::: TRECHO FORNECIDO

Vivemos numa época de anemia intelectual, que
é causada pela raridade dos estudos sérios, pela procura abusiva da palavra
pela palavra, da forma enfeitada e oca, e, principalmente, pela insuficiência
dos educadores da mocidade. Apliquemo-nos a obras mais substanciais, a tudo o
que pode esclarecer-nos a respeito das leis profundas da vida e facilitar nossa
evolução.
Pouco a pouco, edificar-se-ão em nós uma
inteligência e uma consciência mais fortes e nosso corpo fluídico iluminar-se-á
com os reflexos de um pensamento elevado e puro. Dissemos que a alma oculta
profundezas onde o pensamento raras vezes desce, porque mil objetos externos
ocupam-no incessantemente.
Sua superfície, como a do mar, é muitas vezes
agitada; mas por baixo se estendem regiões inacessíveis às tempestades. Aí
dormem as potências ocultas, que esperam nosso chamamento para emergirem e
aparecerem. O chamamento raras vezes se faz ouvir e o homem agita-se em sua
indigência, ignorante dos tesouros inapreciáveis que nele repousam.
É necessário o choque das provações, as horas
tristes e desoladas para fazer-lhe compreender a fragilidade das coisas
externas e encaminhá-lo para o estudo de si mesmo, para a descoberta de suas
verdadeiras riquezas espirituais.
É por isso que as grandes almas se tornam
tanto mais nobres e belas quanto mais vivas são suas dores. A cada nova
desgraça que as fere têm a sensação de se haverem aproximado um pouco mais da
verdade e da perfeição, e com esse pensamento experimentam uma espécie de volúpia
amarga.
Levantou-se no céu de seu destino uma nova
estrela, cujos raios trêmulos penetram no santuário de sua consciência e lhe
iluminam os recônditos. Nas inteligências de cultura elevada faz sementeira a
desgraça: cada dor é um sulco onde se levanta uma seara de virtude e beleza.
Em certas horas de nossa vida, quando morre
nossa mãe, quando se desmorona uma esperança ardentemente acariciada, quando se
perde a mulher, o filho amado, cada vez que se despedaça um dos laços que nos
ligavam a este mundo, uma voz misteriosa eleva-se nas profundezas de nossa
alma, voz solene que nos fala de mil leis augustas, mais veneráveis que as da
Terra, e entreabre-se todo um mundo ideal.

::::::
::: DADOS FORNECIDOS

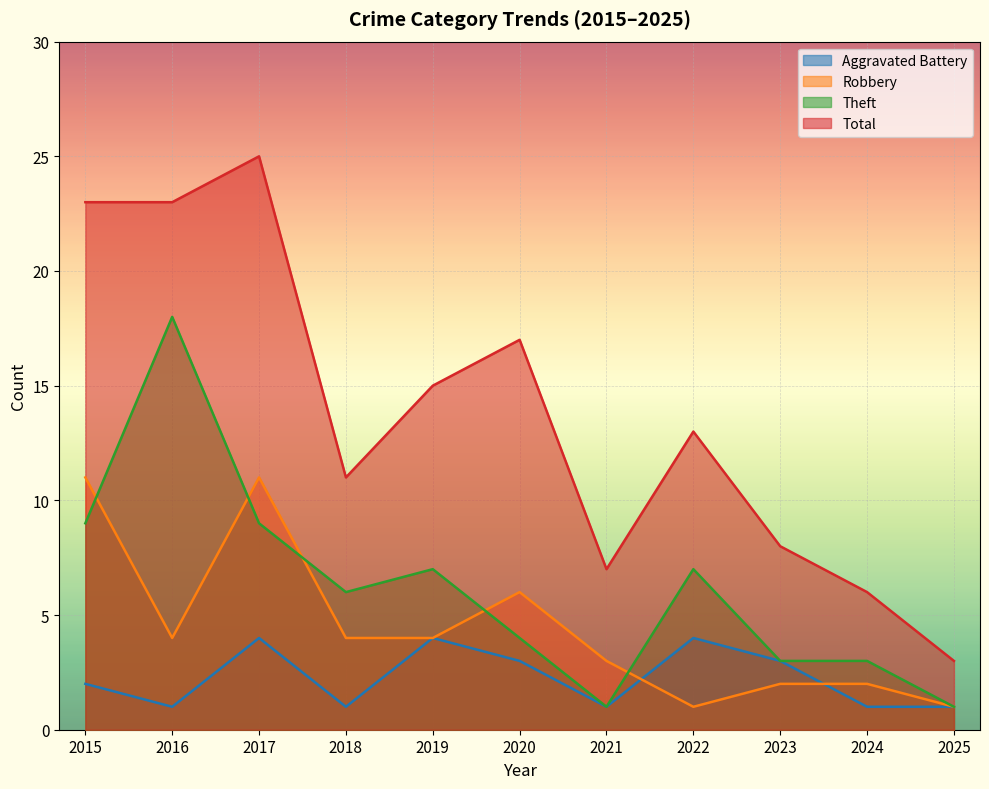

How many data points does each series have?

11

::::::

__QUESTÃO 1__.
Responda com base no trecho:
(a) Quais causas o trecho atribui à anemia intelectual da época?
(b) Com a superfície de que coisa o trecho compara a superfície da alma?
(c) O que é cada dor nas inteligências de cultura elevada, conforme o trecho?
__QUESTÃO 2__.
Indique se cada afirmação concorda com o trecho:
(a) O pensamento desce com frequência às profundezas da alma.
(b) As grandes almas se tornam mais nobres e belas quanto mais vivas são suas dores.
(c) As potências ocultas emergem sem esperar chamamento algum.
Os dados não guardam relação com o trecho.

__RESPOSTA 1__.
(a) A raridade dos estudos sérios, a procura abusiva da palavra pela palavra, da forma enfeitada e oca, e, principalmente, a insuficiência dos educadores da mocidade.
(b) Com a superfície do mar.
(c) Um sulco onde se levanta uma seara de virtude e beleza.

__RESPOSTA 2__.
(a) Não: "a alma oculta profundezas onde o pensamento raras vezes desce".
(b) Sim: "as grandes almas se tornam tanto mais nobres e belas quanto mais vivas são suas dores".
(c) Não: "as potências ocultas, que esperam nosso chamamento para emergirem e aparecerem".